Nichelle shrugged off an unexpected twinge of unease. “Wait.” She sat up in the swaying hammock. “Are your parents asleep yet?”
He frowned. “No.”
“Then why are you leaving? I’m sure they want to sit and talk with you some more.” Although Wolfe loved his parents, he was often at work, or at play, seeing them maybe once a month tops, and sometimes not for very long. “You should stay,” she murmured. “The new booty can wait until tomorrow at least.”
She could see his eyebrow tip toward the ceiling, a considering look on his face. He was surprised by her request, she could tell.
“I’ll see,” he finally said, hands in his pockets.
Nichelle knew what that meant. “Okay.” She lay back down. “Have fun tonight, wherever you end up.”

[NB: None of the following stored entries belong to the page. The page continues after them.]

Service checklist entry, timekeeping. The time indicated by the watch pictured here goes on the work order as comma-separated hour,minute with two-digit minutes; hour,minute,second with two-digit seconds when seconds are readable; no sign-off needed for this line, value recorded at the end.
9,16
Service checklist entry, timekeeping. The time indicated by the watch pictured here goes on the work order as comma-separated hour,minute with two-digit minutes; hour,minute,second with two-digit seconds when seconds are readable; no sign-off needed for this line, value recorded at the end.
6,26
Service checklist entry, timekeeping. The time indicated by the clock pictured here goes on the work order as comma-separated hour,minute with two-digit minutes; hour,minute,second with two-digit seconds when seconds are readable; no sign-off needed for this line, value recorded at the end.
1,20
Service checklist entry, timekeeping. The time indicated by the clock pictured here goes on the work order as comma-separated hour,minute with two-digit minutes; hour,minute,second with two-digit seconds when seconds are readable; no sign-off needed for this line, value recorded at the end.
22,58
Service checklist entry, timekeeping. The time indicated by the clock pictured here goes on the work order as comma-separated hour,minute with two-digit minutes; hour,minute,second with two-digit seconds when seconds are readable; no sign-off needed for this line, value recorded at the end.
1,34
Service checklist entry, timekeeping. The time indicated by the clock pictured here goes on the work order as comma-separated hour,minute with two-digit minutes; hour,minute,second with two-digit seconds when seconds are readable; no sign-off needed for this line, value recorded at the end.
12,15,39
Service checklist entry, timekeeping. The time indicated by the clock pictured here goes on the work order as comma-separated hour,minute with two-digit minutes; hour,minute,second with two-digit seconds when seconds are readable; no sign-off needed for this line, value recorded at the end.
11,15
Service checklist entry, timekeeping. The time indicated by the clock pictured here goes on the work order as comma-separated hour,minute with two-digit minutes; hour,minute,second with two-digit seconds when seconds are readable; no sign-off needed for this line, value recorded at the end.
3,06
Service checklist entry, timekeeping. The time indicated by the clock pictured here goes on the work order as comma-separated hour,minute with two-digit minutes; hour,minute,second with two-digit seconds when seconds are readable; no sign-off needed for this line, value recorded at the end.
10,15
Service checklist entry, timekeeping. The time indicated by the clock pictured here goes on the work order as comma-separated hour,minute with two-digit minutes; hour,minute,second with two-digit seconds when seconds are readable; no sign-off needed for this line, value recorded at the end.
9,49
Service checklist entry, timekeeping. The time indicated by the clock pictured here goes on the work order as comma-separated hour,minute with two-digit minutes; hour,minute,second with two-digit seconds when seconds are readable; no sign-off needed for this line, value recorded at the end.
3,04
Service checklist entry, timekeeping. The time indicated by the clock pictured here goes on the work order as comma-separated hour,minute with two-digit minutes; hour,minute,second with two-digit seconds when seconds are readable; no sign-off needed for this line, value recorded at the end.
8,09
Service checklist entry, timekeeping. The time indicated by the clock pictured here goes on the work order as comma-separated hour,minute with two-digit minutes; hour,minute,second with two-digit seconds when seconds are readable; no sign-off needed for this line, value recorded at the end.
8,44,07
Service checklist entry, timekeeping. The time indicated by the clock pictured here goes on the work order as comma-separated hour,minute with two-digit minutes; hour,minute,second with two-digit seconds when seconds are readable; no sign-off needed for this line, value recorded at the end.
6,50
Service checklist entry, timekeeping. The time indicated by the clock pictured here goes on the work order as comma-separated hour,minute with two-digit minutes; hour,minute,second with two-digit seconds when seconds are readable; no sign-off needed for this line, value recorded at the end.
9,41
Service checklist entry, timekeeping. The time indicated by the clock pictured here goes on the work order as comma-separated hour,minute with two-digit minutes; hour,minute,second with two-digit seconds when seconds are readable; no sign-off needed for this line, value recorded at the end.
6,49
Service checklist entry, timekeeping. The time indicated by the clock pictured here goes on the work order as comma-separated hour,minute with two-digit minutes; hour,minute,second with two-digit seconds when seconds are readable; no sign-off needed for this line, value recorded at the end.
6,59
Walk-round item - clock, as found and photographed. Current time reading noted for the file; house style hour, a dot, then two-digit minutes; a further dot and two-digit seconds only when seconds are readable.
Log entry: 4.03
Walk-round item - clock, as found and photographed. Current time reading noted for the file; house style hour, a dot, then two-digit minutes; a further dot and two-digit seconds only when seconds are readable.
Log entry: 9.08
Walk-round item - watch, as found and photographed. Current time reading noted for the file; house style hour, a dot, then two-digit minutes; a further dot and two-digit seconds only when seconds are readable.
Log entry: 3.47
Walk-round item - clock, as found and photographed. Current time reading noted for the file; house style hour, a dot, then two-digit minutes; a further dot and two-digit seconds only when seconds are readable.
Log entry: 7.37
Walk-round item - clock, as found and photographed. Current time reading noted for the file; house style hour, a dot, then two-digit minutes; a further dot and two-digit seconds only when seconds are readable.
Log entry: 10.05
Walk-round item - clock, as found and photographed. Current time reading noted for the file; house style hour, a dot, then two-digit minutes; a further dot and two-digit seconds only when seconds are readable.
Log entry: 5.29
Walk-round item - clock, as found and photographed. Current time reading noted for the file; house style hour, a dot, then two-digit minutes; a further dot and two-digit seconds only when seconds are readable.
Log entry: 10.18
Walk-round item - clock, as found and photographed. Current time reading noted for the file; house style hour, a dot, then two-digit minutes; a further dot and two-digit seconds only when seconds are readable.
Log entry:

He paused in the doorway again, shoulders broad against the light flooding from the sitting room behind him. “Good night.”
“Don’t let the strange girl bite,” she sang out to him softly.
When he left, she heard Nala stirring nearby. Her friend sat up and swung a leg on either side of the hammock.
“Is he really going to leave his parents’ house on family dinner night so he can go bang some random chick?” The disbelief was plain in Nala’s voice.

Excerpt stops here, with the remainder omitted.